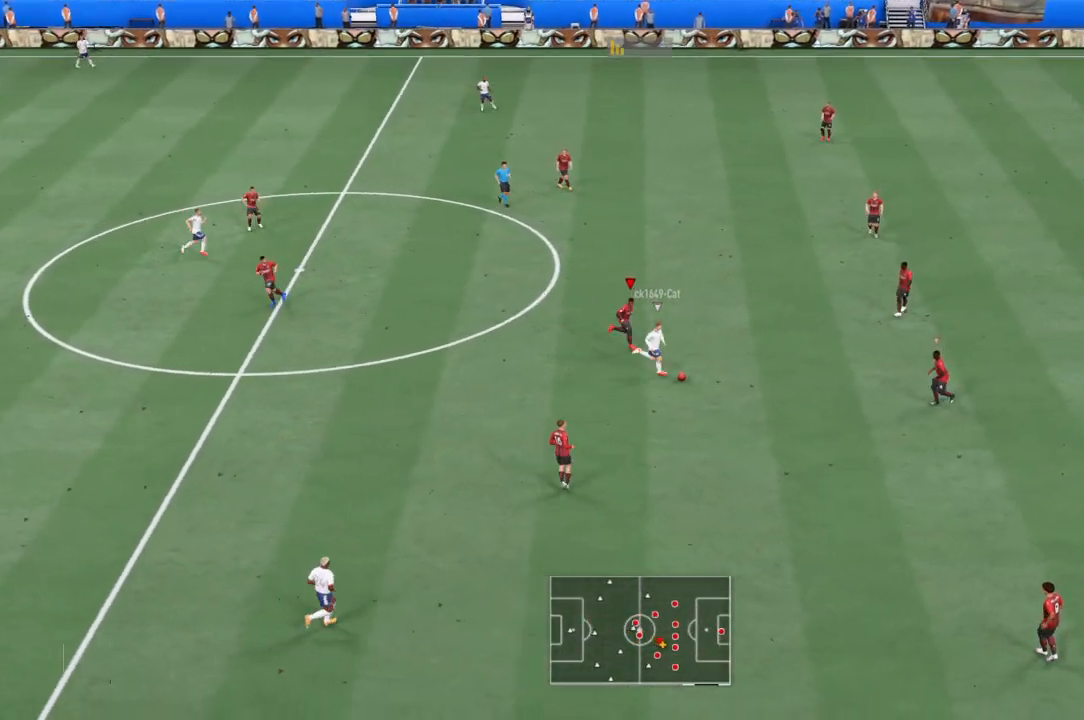
{"buttons": ["L1", "R2"], "left_stick": "right", "right_stick": "center", "events": [[467, "L1", "down"], [467, "left_stick", "right"]]}
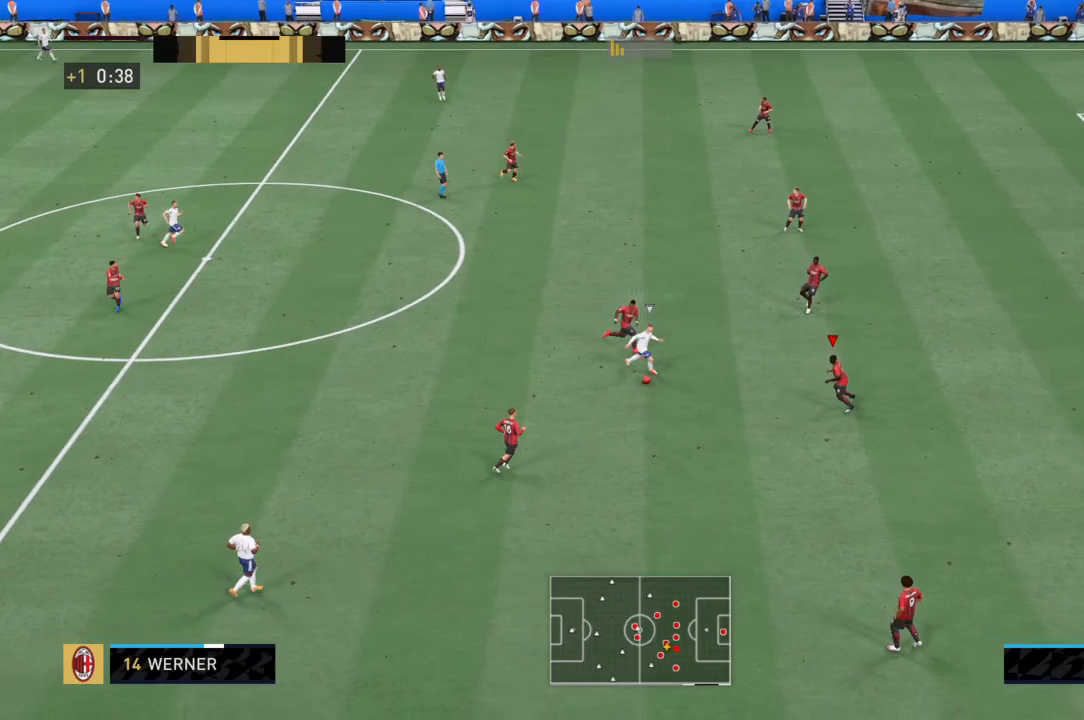
{"buttons": ["R2"], "left_stick": "right", "right_stick": "center", "events": [[100, "L1", "up"]]}
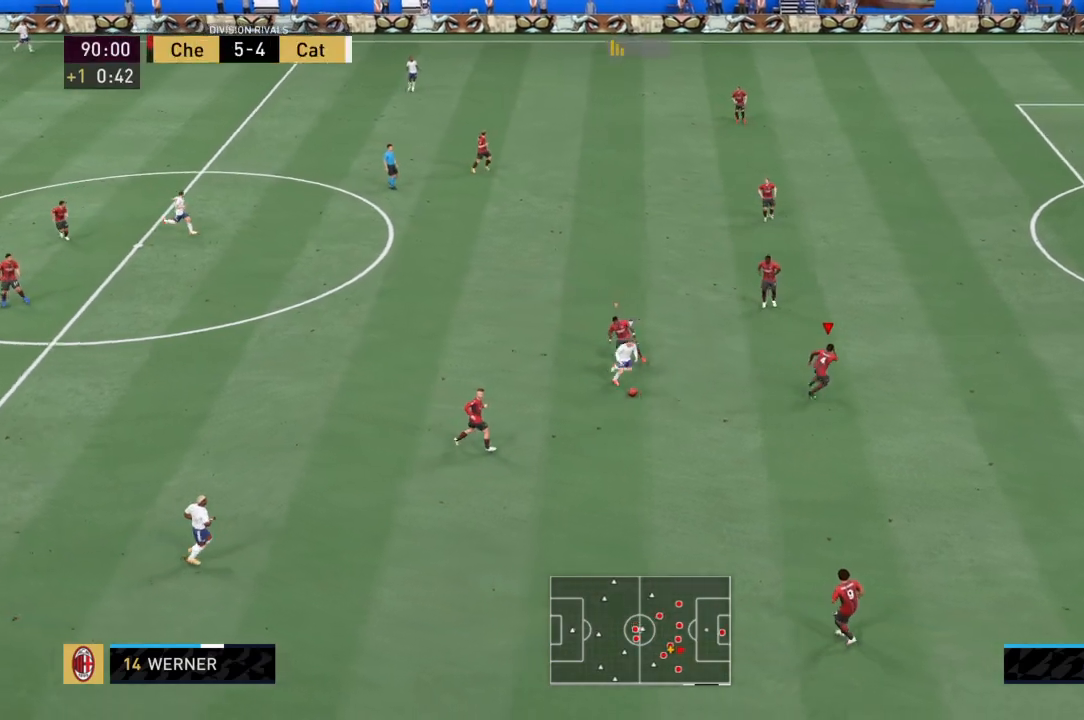
{"buttons": ["R2"], "left_stick": "down-right", "right_stick": "center", "events": [[66, "L1", "down"], [66, "left_stick", "up-right"], [200, "left_stick", "down-right"], [233, "L1", "up"], [267, "CROSS", "down"], [267, "left_stick", "down"], [367, "left_stick", "down-right"], [467, "CROSS", "up"]]}
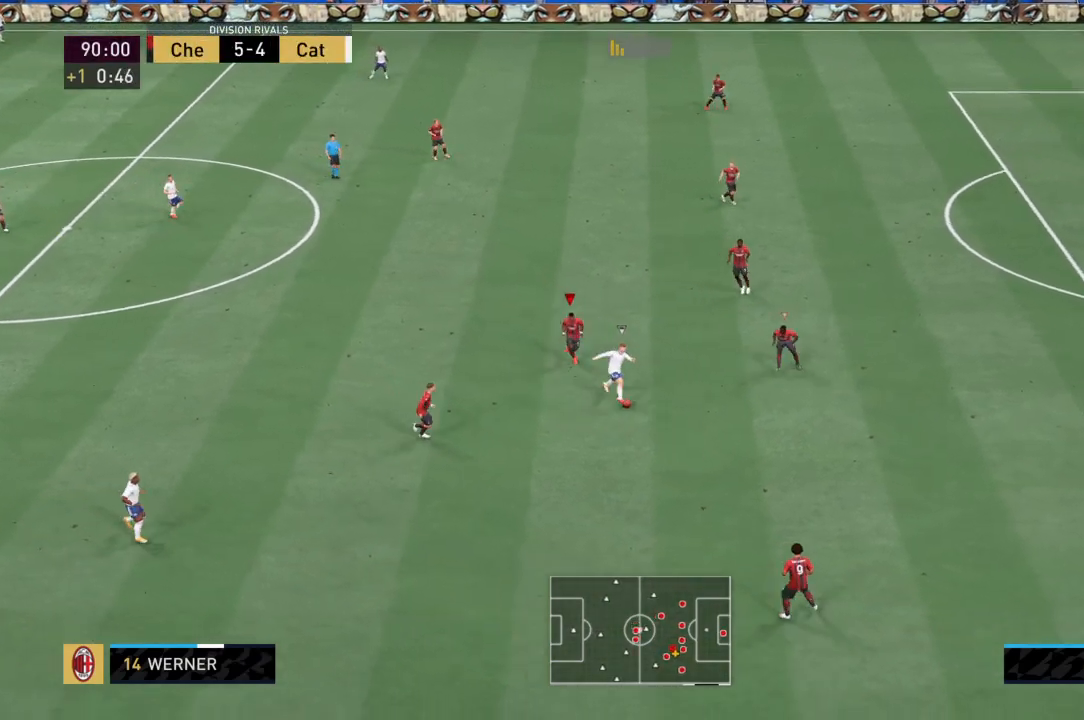
{"buttons": ["R2"], "left_stick": "down-right", "right_stick": "center", "events": []}
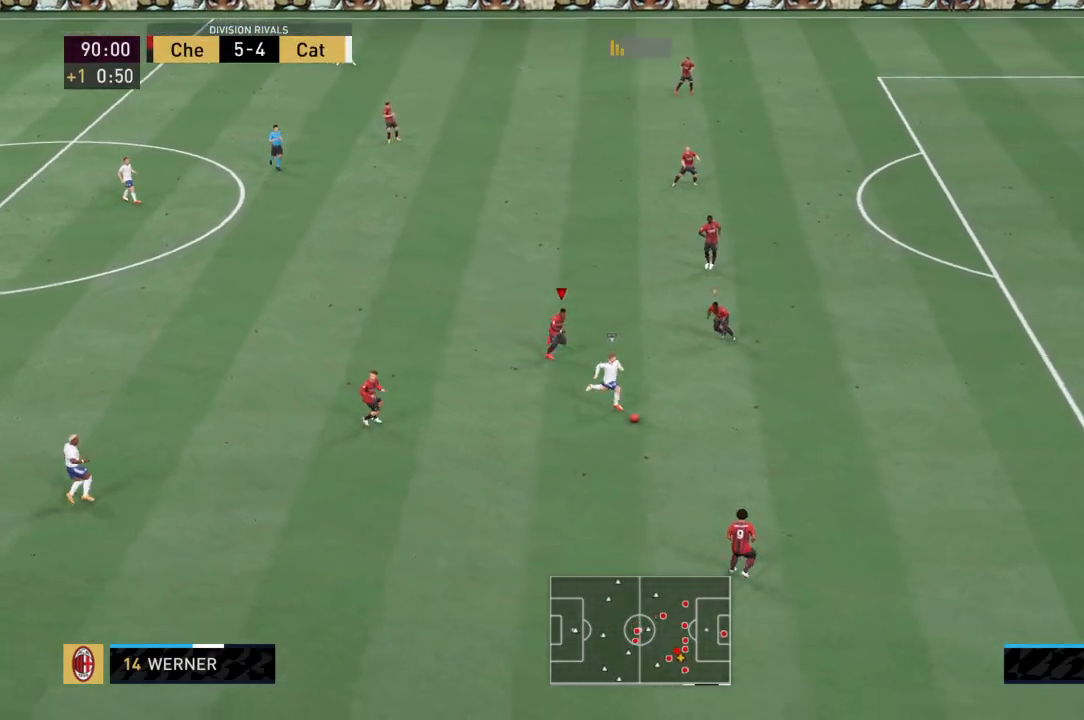
{"buttons": ["R2"], "left_stick": "down-right", "right_stick": "center", "events": []}
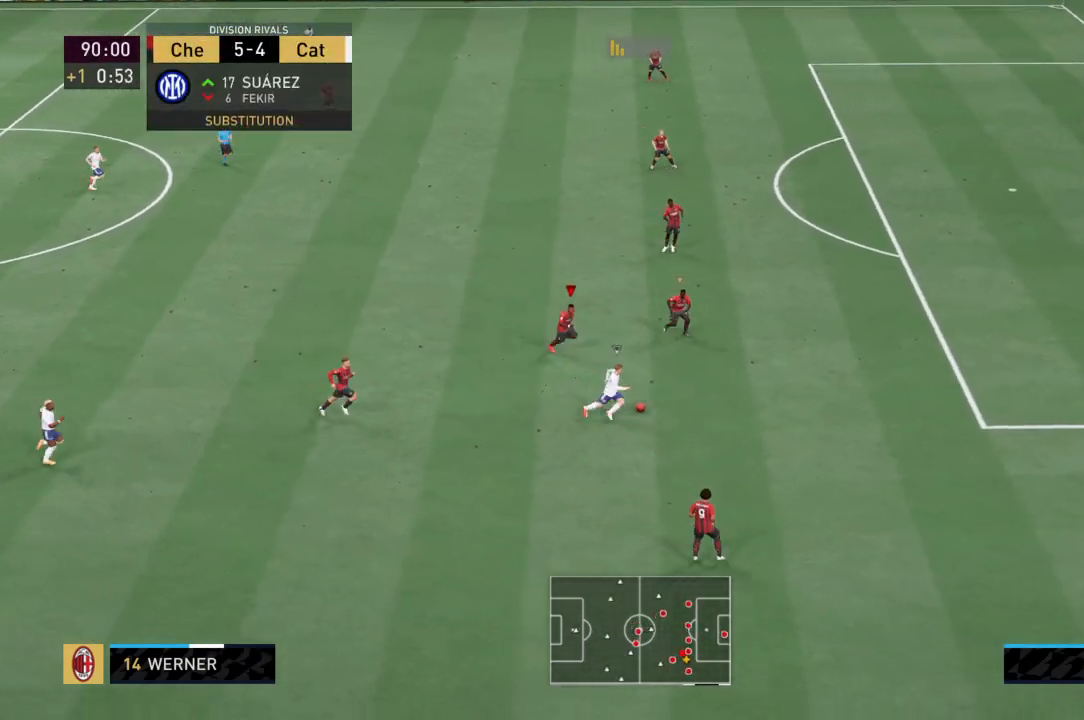
{"buttons": ["R2"], "left_stick": "down-right", "right_stick": "center", "events": []}
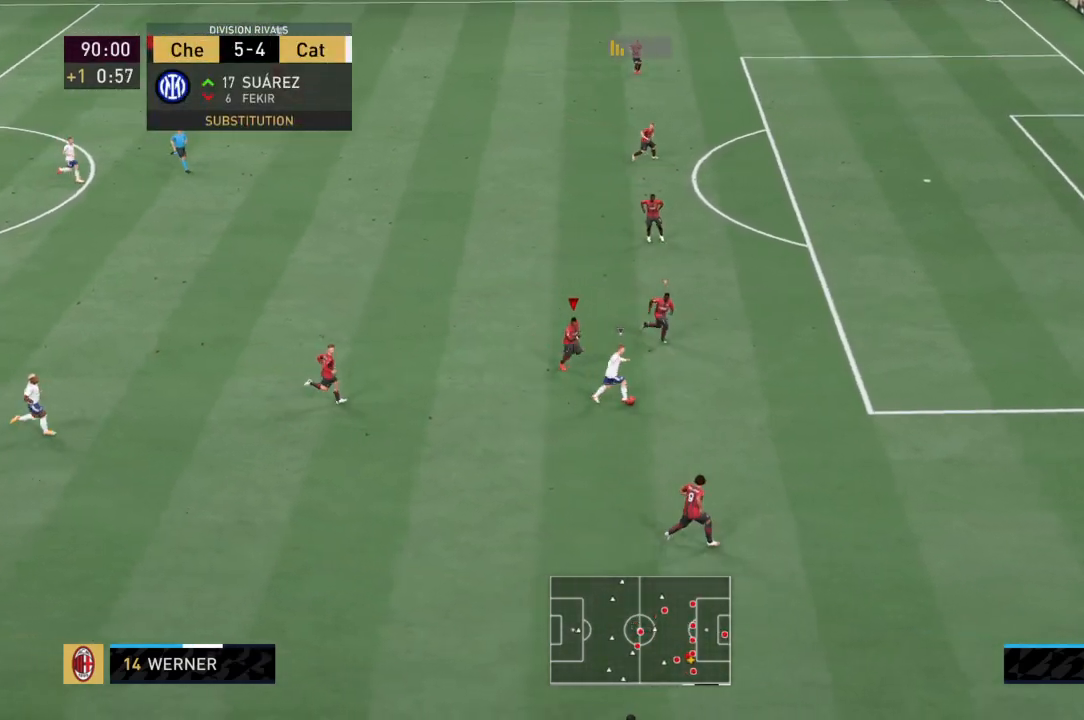
{"buttons": ["CIRCLE", "R2"], "left_stick": "down-right", "right_stick": "center", "events": [[300, "CIRCLE", "down"]]}
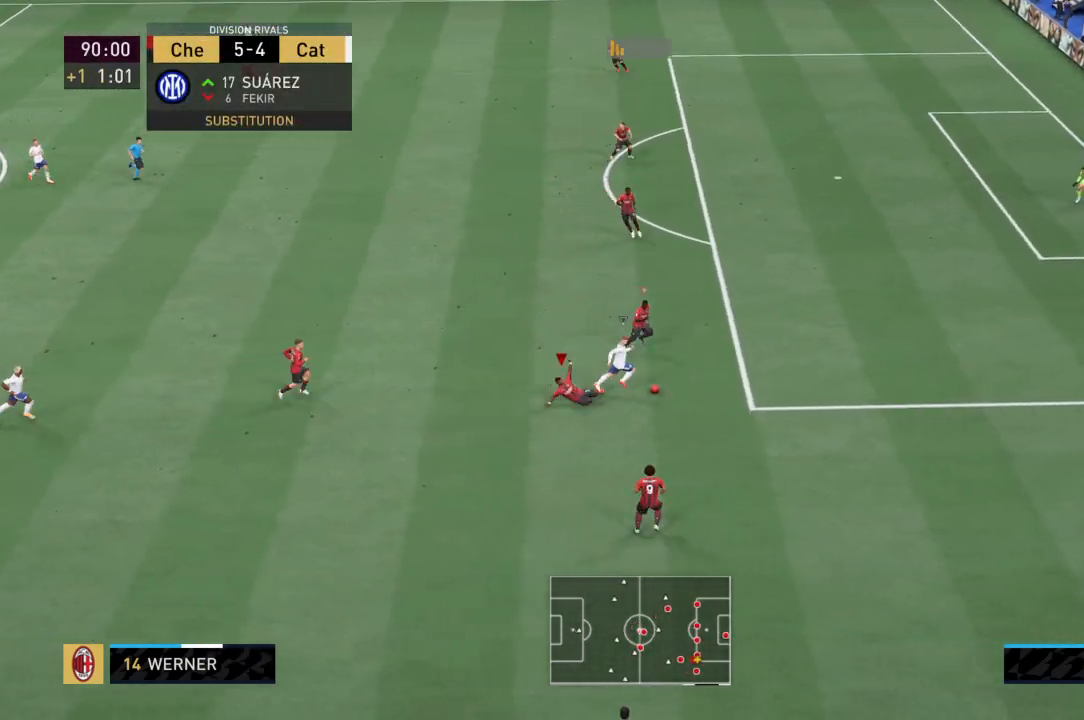
{"buttons": ["R2"], "left_stick": "down-right", "right_stick": "center", "events": [[167, "L1", "down"], [234, "CIRCLE", "up"], [234, "L1", "up"], [300, "R2", "up"], [334, "R2", "down"]]}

***

THE TASK → Repeat each of the entries above exactly, but do not carry over the pictures.

TASK RESULT →
{"buttons": ["L1", "R2"], "left_stick": "right", "right_stick": "center", "events": [[467, "L1", "down"], [467, "left_stick", "right"]]}
{"buttons": ["R2"], "left_stick": "right", "right_stick": "center", "events": [[100, "L1", "up"]]}
{"buttons": ["R2"], "left_stick": "down-right", "right_stick": "center", "events": [[66, "L1", "down"], [66, "left_stick", "up-right"], [200, "left_stick", "down-right"], [233, "L1", "up"], [267, "CROSS", "down"], [267, "left_stick", "down"], [367, "left_stick", "down-right"], [467, "CROSS", "up"]]}
{"buttons": ["R2"], "left_stick": "down-right", "right_stick": "center", "events": []}
{"buttons": ["R2"], "left_stick": "down-right", "right_stick": "center", "events": []}
{"buttons": ["R2"], "left_stick": "down-right", "right_stick": "center", "events": []}
{"buttons": ["CIRCLE", "R2"], "left_stick": "down-right", "right_stick": "center", "events": [[300, "CIRCLE", "down"]]}
{"buttons": ["R2"], "left_stick": "down-right", "right_stick": "center", "events": [[167, "L1", "down"], [234, "CIRCLE", "up"], [234, "L1", "up"], [300, "R2", "up"], [334, "R2", "down"]]}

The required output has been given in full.